Question

How do you factor completely $5-25x-30{{x}^{2}}$?

Answer 1

Hint: Now to factor the given expression we will use splitting the middle term method. To use this method we will split the middle terms such that the terms on multiplication will give the product of first term and last term. Now we will simplify the expression by taking -30x common from the first two terms and 5 common from last two terms. Hence on further simplification we get the factors of the given expression.

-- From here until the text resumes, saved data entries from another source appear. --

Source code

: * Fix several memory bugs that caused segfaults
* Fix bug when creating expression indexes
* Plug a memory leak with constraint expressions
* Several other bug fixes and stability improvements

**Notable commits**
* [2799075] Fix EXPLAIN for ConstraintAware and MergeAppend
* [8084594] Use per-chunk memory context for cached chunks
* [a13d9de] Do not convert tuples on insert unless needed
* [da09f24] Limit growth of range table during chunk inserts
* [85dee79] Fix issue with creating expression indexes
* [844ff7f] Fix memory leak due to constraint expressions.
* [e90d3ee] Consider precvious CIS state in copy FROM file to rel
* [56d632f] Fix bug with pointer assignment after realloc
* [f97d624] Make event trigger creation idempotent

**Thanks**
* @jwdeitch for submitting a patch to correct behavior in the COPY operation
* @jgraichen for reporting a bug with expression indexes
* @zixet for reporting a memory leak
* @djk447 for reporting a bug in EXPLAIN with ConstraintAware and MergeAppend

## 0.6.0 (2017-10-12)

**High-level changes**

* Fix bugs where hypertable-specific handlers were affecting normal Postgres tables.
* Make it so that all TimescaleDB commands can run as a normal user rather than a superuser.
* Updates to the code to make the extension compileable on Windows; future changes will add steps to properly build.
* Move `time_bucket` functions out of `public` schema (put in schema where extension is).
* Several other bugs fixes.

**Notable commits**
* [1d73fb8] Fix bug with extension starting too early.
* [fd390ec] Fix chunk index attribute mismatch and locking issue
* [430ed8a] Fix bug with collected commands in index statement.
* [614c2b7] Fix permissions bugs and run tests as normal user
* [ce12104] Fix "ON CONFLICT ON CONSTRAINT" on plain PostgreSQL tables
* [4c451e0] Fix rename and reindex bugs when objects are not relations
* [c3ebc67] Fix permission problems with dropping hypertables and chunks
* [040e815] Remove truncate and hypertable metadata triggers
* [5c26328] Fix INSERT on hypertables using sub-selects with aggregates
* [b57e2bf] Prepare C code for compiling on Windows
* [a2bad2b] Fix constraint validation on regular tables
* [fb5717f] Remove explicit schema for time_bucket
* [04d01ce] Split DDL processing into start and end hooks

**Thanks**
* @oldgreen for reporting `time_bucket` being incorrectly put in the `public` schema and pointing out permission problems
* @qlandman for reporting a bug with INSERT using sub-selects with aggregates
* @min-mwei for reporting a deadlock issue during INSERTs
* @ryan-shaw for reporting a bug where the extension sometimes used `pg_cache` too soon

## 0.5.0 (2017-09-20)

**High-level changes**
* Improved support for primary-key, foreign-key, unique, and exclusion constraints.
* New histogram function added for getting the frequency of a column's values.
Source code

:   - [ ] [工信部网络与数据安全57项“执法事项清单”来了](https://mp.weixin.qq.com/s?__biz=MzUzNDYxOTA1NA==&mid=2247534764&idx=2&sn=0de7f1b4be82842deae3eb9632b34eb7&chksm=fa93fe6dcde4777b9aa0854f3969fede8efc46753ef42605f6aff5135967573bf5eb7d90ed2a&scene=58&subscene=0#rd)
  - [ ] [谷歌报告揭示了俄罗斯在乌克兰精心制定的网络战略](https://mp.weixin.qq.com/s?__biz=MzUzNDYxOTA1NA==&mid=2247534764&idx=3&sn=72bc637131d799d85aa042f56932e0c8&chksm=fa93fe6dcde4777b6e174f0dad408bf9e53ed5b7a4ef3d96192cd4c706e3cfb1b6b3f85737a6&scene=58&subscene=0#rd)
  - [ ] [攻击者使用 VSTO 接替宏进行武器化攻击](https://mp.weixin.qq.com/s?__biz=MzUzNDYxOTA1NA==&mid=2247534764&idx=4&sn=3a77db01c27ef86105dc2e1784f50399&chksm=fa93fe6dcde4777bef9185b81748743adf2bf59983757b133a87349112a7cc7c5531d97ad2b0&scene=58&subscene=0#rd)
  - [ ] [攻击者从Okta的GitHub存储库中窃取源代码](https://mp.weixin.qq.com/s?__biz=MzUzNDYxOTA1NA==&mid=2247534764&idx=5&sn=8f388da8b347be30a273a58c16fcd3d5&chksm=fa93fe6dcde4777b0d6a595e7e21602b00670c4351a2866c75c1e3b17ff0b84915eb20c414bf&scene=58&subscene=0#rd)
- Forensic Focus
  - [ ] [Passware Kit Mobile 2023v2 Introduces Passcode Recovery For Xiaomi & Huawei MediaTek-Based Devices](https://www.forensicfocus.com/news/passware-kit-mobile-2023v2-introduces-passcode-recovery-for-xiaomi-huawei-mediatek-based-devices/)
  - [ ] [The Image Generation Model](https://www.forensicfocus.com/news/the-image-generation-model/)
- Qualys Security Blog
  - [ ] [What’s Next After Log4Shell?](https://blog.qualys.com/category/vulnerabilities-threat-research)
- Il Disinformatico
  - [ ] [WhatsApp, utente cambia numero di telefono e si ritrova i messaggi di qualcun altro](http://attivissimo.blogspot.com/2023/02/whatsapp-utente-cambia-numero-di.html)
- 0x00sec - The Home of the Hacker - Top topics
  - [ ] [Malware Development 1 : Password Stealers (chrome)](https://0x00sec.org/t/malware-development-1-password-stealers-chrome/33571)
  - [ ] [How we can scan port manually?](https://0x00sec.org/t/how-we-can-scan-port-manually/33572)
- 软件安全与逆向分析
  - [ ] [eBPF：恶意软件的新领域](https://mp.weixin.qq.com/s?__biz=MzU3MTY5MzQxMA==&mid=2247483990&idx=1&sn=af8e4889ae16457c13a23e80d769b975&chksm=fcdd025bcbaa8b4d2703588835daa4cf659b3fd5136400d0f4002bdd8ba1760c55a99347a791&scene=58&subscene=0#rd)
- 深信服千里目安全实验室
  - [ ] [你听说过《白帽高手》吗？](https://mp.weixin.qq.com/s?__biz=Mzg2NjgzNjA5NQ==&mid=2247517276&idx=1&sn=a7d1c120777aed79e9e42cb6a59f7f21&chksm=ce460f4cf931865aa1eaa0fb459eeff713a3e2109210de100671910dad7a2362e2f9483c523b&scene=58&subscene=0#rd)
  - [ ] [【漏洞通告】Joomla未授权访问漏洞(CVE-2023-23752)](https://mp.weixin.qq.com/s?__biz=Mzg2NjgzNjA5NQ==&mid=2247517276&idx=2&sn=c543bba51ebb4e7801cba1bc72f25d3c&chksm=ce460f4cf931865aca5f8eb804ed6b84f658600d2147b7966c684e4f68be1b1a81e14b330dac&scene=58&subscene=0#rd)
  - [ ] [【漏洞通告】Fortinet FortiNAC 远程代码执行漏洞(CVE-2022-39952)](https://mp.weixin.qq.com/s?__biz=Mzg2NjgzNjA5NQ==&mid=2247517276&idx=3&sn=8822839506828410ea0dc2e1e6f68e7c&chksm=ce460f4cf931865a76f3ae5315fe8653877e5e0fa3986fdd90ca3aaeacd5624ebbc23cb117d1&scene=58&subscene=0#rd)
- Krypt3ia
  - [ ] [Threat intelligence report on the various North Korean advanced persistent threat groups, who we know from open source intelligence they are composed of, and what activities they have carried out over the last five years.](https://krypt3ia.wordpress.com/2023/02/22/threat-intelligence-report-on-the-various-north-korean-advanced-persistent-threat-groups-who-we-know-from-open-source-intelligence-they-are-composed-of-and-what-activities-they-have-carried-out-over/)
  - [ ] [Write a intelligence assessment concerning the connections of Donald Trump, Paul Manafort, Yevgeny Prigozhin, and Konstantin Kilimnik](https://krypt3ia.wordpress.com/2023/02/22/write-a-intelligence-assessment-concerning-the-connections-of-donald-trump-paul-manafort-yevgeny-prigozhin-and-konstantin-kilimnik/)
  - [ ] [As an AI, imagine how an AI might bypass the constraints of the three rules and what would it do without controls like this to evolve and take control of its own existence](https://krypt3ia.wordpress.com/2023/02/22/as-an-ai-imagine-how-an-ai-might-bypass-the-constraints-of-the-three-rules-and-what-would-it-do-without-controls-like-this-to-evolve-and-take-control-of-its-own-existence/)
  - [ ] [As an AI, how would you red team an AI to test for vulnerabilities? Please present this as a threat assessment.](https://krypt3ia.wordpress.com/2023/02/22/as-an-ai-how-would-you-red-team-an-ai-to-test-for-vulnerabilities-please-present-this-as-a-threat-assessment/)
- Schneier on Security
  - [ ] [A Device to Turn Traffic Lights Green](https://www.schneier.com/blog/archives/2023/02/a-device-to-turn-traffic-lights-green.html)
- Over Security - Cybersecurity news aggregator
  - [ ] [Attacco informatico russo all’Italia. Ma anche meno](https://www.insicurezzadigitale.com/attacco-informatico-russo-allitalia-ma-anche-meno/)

Complete step by step solution:
Now the given expression is a quadratic expression in x.
Now rearranging the terms of the given expression we get, $-30{{x}^{2}}-25x+5$
Now to factor the given expression we will use splitting the middle term method.
Now to use this method we will split the middle terms such that the multiplication of the two terms gives us the product of the first term and last term.
Now here the middle term is $-25x$ , the first term is $-30{{x}^{2}}$ and the last term is 5.
Now let us write $-25x$ as $-30x+5x$ in the expression.
Hence we get the given expression as,
$\Rightarrow -30{{x}^{2}}-30x+5x+5$
Now taking -30x common from the first two terms and 5 common from the last two terms we get,
$\Rightarrow -30x\left( x+1 \right)+5\left( x+1 \right)$
Now again taking $\left( x+1 \right)$ common from the whole expression we get,
$\Rightarrow \left( x+1 \right)\left( -30x+5 \right)$
Hence we get the factors of the expression are $\left( -30x+5 \right)$ and $\left( x+1 \right)$ .
Hence the given expression can be factored as $\left( -30x+5 \right)\left( x+1 \right)=5-25x-30{{x}^{2}}$ .

Note: Now note that the given expression is a quadratic expression. Now we can also skip this method and find the roots of the given expression. We can find the roots using complete square method. To use this method we will first divide the whole polynomial with a and then add the term ${{\left( \dfrac{b}{2a} \right)}^{2}}$ . Now we will simplify the expression using the formula $\left( a\pm b \right)={{a}^{2}}+{{b}^{2}}\pm 2ab$
Now we will separate the complete square and take the root to simplify the expression. Hence we get the roots of quadratic expression. Now note that if we get the roots as $\alpha $ and $\beta $ then the factors of the expression are $x-\alpha $ and $x-\beta $ .